== Work required ==
In the entries below, how many lines hold the word "смородины"? Answer with the number only.

==== Excerpted records ====

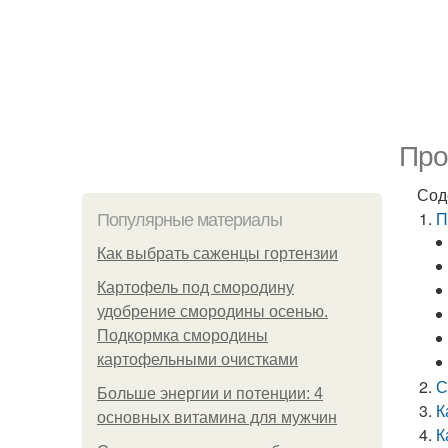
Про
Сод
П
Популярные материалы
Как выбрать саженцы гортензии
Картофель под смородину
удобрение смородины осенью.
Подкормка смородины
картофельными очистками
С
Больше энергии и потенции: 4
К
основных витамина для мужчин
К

====
==== Excerpted records ====

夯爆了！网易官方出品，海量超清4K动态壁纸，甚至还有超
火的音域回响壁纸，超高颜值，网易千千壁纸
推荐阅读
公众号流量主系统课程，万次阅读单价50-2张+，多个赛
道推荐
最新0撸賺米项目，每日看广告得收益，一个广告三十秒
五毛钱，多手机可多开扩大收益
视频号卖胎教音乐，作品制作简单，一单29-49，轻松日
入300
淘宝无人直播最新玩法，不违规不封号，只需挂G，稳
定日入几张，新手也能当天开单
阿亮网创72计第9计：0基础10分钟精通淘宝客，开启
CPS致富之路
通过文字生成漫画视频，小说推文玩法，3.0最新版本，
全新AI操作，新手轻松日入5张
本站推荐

====

== Exercise result ==
2